-- start RECORDS PROVIDED --
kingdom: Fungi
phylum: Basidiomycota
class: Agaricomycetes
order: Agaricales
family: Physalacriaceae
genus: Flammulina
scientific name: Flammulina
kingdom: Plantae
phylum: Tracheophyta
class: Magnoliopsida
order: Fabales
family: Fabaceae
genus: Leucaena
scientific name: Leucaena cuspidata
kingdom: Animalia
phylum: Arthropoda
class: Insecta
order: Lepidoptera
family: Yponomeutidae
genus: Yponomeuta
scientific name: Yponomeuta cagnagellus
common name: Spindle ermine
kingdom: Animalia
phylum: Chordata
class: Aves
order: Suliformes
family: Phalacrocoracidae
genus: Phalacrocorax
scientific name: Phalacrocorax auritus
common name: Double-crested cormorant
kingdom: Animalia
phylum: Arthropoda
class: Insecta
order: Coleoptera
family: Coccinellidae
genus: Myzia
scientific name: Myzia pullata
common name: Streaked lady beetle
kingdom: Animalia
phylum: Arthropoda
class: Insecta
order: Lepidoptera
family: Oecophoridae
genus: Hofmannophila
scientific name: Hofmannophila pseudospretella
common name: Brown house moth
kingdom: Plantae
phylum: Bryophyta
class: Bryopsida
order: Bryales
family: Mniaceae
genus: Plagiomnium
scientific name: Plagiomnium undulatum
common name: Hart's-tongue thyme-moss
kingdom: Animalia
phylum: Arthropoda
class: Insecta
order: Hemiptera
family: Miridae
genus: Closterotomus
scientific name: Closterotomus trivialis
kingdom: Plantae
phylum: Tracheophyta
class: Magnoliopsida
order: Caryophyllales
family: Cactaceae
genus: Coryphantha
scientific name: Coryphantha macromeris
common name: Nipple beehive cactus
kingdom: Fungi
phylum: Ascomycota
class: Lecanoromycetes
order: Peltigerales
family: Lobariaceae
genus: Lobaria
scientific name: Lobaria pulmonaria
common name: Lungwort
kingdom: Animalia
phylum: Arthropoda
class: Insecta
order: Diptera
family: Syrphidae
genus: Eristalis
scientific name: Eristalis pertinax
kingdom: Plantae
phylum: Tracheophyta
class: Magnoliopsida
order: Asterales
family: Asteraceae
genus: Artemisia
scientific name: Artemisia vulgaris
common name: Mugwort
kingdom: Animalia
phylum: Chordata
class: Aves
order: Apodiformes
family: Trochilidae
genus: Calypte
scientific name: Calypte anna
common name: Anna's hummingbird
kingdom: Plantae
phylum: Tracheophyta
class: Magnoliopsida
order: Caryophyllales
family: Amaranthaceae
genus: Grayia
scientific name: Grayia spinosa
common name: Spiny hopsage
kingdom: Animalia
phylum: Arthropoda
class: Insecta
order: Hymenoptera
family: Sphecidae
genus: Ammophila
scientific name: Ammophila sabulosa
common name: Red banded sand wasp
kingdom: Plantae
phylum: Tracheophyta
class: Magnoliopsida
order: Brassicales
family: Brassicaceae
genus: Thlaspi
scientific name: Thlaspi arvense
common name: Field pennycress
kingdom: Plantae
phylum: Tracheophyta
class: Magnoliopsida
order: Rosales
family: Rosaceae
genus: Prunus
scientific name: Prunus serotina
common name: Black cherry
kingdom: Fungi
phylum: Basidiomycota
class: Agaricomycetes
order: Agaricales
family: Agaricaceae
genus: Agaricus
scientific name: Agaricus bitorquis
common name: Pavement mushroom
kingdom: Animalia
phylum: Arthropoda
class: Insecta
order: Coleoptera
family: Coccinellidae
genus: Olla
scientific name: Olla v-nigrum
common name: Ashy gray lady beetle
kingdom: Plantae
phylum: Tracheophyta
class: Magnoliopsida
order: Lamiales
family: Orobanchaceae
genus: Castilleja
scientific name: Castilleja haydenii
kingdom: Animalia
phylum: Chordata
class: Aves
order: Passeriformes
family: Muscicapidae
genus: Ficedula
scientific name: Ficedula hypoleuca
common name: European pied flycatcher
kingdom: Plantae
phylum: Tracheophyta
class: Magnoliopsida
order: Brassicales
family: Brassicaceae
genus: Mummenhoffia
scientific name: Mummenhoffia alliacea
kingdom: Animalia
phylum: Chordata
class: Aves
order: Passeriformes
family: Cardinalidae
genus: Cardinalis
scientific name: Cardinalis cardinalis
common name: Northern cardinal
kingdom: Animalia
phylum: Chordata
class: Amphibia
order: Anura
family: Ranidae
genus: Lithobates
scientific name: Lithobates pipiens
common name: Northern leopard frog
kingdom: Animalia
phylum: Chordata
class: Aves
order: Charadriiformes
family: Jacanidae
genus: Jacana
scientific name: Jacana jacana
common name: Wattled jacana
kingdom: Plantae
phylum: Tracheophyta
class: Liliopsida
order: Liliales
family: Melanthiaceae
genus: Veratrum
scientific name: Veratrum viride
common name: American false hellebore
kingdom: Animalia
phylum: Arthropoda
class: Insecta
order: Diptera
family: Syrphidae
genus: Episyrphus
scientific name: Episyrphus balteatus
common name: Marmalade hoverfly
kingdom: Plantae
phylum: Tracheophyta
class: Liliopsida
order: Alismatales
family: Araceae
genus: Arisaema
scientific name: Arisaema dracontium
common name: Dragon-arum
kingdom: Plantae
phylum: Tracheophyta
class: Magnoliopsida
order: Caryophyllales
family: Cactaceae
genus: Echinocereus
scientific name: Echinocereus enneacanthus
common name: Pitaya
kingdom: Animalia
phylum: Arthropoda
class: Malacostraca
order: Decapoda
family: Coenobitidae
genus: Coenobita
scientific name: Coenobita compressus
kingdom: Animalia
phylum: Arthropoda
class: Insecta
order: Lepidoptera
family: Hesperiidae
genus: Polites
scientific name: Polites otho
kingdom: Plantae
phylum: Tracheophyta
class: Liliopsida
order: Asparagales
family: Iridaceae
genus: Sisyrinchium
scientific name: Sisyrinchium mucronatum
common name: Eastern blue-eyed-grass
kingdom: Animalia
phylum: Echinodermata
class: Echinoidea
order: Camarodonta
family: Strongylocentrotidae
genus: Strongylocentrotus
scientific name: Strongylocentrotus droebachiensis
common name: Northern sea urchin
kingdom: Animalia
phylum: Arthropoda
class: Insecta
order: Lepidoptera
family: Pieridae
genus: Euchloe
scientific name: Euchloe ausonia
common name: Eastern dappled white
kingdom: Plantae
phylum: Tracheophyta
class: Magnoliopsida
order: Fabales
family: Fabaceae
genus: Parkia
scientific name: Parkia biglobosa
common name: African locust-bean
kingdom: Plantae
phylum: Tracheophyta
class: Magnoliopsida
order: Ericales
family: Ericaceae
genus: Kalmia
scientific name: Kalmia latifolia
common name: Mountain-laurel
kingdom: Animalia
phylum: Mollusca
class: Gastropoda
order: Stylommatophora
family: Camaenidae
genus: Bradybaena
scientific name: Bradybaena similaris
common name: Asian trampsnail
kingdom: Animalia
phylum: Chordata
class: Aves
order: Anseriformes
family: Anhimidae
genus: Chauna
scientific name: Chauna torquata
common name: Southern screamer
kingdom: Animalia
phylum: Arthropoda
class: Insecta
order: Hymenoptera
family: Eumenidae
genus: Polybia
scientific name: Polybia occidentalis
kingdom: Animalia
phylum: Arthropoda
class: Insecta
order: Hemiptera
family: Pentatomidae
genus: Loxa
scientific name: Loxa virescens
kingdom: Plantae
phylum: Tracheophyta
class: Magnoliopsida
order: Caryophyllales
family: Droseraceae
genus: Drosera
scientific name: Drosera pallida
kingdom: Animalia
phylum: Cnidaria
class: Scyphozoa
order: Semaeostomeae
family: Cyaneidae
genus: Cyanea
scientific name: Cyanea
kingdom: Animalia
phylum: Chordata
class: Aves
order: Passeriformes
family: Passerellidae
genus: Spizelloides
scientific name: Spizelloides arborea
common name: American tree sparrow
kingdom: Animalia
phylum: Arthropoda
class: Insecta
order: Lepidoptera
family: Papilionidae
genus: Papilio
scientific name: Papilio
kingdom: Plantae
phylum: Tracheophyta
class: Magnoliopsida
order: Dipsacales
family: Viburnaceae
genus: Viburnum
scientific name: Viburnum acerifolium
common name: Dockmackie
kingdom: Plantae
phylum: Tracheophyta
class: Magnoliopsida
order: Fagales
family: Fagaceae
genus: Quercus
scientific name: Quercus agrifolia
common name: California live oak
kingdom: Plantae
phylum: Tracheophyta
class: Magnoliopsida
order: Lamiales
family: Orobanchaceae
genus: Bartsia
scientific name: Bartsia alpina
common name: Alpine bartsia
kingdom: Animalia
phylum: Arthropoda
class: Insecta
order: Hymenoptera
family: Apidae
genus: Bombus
-- end RECORDS PROVIDED --
→ **GIVEN EXERCISE**:
Return every line in the records that contains the word "Northern". Case counts.

→ **CORRECT OUTPUT**:
common name: Northern cardinal
common name: Northern leopard frog
common name: Northern sea urchin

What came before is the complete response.